Dados recolhidos:
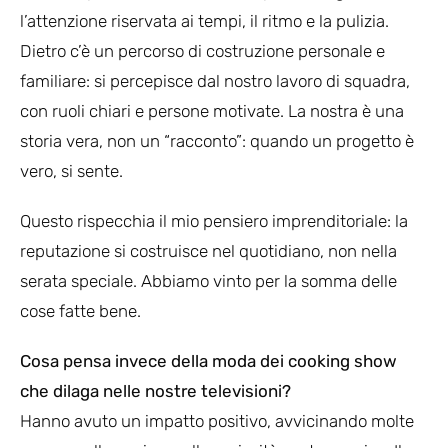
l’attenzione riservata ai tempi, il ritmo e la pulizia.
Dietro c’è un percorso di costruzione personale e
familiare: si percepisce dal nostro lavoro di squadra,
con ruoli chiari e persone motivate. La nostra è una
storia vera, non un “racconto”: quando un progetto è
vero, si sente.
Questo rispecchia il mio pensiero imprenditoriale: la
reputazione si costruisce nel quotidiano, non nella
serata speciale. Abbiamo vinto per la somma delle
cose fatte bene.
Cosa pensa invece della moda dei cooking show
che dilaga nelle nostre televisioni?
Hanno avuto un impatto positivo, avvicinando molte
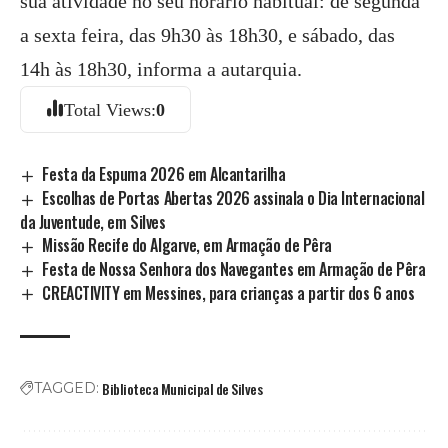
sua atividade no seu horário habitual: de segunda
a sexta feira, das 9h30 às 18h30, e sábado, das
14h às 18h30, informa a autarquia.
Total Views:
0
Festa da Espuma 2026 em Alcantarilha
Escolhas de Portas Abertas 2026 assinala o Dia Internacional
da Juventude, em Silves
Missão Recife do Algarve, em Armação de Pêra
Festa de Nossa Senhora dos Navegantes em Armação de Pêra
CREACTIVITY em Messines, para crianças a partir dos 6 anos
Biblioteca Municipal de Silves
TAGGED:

* * *

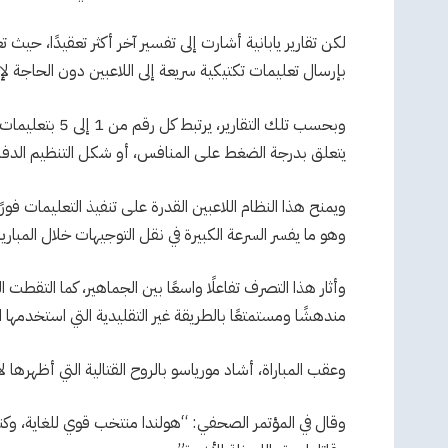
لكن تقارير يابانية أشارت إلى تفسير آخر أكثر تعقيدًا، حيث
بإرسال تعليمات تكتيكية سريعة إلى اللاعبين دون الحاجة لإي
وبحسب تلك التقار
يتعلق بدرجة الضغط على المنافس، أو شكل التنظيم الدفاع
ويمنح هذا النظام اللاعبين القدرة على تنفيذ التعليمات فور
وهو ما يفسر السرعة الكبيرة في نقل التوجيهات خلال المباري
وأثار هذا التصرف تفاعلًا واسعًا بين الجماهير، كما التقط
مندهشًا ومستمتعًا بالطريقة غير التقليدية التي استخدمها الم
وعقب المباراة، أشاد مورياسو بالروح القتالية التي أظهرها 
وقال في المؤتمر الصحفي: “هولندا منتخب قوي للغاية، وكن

• O que se pede: Indique, por favor, o número de linhas dos dados recolhidos acima que contêm a palavra "Armação", distinguindo maiúsculas de minúsculas. Responda apenas com o número.

• Resposta: 2